El músico estuvo recluido más de un año en Luján y la primera vez que salió y se dejó ver parecía otro. Lento y gordo, como si lo hubieran rellenado de ciruelas para comerlo en Navidad. Esa reaparición me tocó de cerca, porque lo primero que hizo Charly después de su rehabilitación fue ir a ver al teatro a su amigo Antonio Gasalla, que ya había empezado a representar Más respeto que soy tu madre. Había mucha prensa en el teatro para verlo reaparecer, y al día siguiente los diarios dijeron que se había reído mucho en la fila siete. Tuve, esa mañana de hace más de un año, una sensación muy extraña. Supe que Charly García se había reído con algún chiste mío, y me emocioné por culpa de las casualidades.

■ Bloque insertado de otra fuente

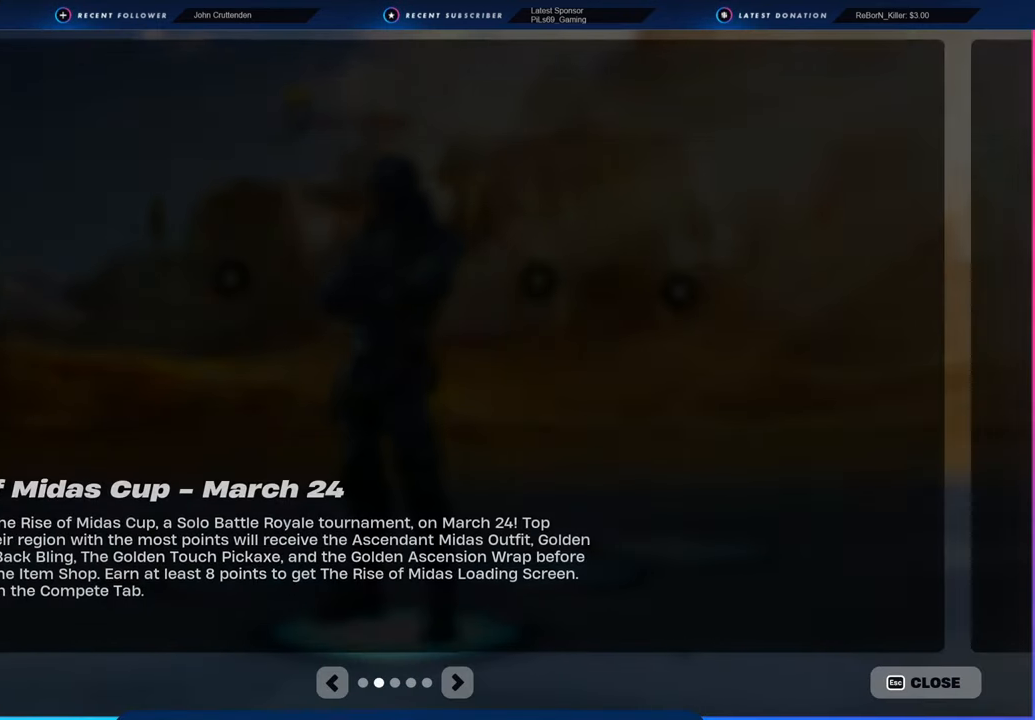
{"keys": [], "mouse": [], "mouse_move": "still", "events": []}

Después de eso se lo empezó a ver más, muy calmado y con otros entornos. Pero su música parecía vacía. Sus videos eran horribles. Sus canciones, caricaturas de la música de antaño. Y entonces a Chiri y a mí se nos empezó a enquistar la curiosidad por saber qué había pasado realmente en la vida de Charly, ese hombre que quisimos tanto, que queremos tanto, y que en un rato, en octubre, cumplirá sesenta años. Nosotros, que este año cumplimos cuarenta, queríamos saber el final de una historia que nos acompañó desde la adolescencia.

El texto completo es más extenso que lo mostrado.